新手の振り込め詐欺師からの電話

先日、新手の振込め詐欺と言われている、「税金の還付」と言う電話があった。
これは、コンビニエンスストアを使った方法らしく、金を送ると、その金と税金の還付金とを全部、返しますという話です。通常、税金の還付には、手数料は不要です。
よく考えた電話ですが、穴がいくつかありますので、考えながら電話の受け答えをしましょう。
以下にその内容と、つじつまの合わない部分を記しました。

電話の応答

18年10月27日 15時ごろの電話、(小:小生、詐:詐欺師)
 
  ルルル、(ヒツウチ)
小「もしもし」
詐「もしもし、小泉さんですか」
小「はい」
詐「伸三さん、いらしゃいますか」
小「はい、私です」
詐「国税庁ですが、税金の還付があります、16年度分で金額は48000円です」
小「あ、そうですか」
詐「近くにコンビニありますか?」
小「ありますよ、国税庁がこんな事で電話をしますか?」
詐「今回は特別です」
小「あ、そうですか。ところで、そこの電話番号と所属と名前は?」
詐「いいですか言いますよ。

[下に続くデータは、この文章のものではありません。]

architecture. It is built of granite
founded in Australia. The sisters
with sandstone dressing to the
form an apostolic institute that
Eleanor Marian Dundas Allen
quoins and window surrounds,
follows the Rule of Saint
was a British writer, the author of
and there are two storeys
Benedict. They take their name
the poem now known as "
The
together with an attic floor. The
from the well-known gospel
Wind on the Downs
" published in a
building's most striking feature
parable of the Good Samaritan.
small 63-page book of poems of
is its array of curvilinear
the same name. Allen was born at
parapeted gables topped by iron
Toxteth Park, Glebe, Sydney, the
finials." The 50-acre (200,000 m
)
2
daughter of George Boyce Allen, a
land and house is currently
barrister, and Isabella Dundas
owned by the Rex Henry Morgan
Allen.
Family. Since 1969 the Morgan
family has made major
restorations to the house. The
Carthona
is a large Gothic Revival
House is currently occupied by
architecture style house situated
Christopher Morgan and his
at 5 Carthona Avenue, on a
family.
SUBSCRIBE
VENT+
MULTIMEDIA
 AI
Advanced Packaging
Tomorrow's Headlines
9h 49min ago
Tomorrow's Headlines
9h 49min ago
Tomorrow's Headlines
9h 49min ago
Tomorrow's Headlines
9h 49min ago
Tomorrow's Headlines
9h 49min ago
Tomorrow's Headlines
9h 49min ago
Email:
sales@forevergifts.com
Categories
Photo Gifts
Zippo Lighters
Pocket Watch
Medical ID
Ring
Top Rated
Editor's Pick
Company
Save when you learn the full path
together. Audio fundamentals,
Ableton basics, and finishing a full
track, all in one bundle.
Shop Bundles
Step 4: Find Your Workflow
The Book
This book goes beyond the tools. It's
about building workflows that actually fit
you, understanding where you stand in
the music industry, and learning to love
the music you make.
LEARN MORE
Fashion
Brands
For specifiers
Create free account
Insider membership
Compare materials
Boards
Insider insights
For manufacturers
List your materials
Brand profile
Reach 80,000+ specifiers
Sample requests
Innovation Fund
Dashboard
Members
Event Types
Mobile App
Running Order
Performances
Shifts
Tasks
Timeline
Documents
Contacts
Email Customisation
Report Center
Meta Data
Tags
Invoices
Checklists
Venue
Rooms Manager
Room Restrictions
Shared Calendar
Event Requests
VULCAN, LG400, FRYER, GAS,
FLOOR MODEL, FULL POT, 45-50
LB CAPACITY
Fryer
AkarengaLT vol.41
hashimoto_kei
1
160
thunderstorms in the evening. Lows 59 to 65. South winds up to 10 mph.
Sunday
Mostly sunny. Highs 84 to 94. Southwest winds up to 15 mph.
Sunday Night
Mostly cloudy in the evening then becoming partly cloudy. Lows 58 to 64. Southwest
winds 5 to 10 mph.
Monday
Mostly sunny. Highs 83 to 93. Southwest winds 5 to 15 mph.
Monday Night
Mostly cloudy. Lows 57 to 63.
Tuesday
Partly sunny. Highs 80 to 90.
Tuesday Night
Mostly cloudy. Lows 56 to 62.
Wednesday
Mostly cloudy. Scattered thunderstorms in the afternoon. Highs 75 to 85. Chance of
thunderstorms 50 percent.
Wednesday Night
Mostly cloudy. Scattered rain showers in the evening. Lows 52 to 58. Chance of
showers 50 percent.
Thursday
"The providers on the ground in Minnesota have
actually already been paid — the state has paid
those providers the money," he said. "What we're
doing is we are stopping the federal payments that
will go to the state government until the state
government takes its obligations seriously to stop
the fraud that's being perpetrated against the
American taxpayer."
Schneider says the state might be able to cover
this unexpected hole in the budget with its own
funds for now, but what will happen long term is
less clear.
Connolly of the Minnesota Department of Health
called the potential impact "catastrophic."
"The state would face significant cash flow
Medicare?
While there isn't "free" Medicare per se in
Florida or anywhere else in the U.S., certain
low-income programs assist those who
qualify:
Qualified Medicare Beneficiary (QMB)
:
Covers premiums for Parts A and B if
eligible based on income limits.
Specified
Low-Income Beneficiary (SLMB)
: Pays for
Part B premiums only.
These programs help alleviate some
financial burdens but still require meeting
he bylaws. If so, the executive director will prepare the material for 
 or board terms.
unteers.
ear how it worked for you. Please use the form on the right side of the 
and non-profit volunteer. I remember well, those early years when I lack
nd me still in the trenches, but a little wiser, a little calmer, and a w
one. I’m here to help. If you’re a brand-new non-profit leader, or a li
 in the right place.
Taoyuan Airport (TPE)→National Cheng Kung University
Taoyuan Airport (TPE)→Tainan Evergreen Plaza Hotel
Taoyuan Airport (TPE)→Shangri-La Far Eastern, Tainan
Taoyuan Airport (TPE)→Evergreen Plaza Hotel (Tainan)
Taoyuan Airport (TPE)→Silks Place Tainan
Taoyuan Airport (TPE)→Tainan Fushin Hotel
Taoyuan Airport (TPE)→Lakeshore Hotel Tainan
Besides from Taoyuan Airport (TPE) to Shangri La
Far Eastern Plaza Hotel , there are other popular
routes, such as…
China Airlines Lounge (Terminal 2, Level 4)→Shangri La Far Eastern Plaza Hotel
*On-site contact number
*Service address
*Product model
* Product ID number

電話 03−3221−1800、
  経理部経理課、 高橋です」
小「もしもし、もう一度言ってください」
詐「・・・、ガチャン」
  切れました。
 

つじつまの合わない問題点

ここで色々なことを考えながら電話の受け答えをしています。
 
1.役所が電話番号非通知で電話をすることはありえない。
  役所から、時々電話はあるが、番号を表示している。
2.とった電話は、税金の申告書に記載した番号と違う電話番号である。
  個人宛なら税金の申告書に記載してある、別の番号に連絡が
  あるはずである。
3.官庁から直接税金の還付の知らせがあることはありえない。
  過去に何度かあったが、この件で書類を送りますので、必要な
  事項を記入して、送り返してくださいというものだった。
4.税金の還付にコンビニエンスストアを指定することはありえない。
  銀行を使うはずで、電話で、口座番号を聞く事は絶対にありえない。
5.税務当局の職員は、例えば、国税第三課所得税係、国税調査官、高橋
  純一、と言うはずで、経理課などありえない。
6.自分が納税した金額と照らし合わせると、還付金の金額が多すぎる。
  こんなに多くの金額が生じる筈がない。一昨年がそれなら、別の年度も
  あるはずだ。
7.個人情報の問題がある案件なのに、電話の主の声は20才位だ。
  役所では、まだ駆け出しで、この様な案件を任せる筈がない。
  普通、この様な問題で電話をする役所の係りは、相当の経験を要するので
  40歳以上のことが多い。
 
ご自分の所へ電話がきたら、よく考えながら受け答えをしましょう。
 

実際の還付金の話は書面で行われます

1.役所は最初に、書類の送り先を電話で確認してきます。
     内容は、「還付金の口座振込みの依頼書」の送り先です。
     下図は送られてきた書類です。当方は必要事項を書き込み投函します。

2.上記の振込み先へ、国税還付金が振り込まれたと通知がきます。
     下図は送られてきた書類です。

このように、役所は、必ず書類を必要とします。
おかしい電話がかかってきたら、書類をお送りくださいと依頼しましょう。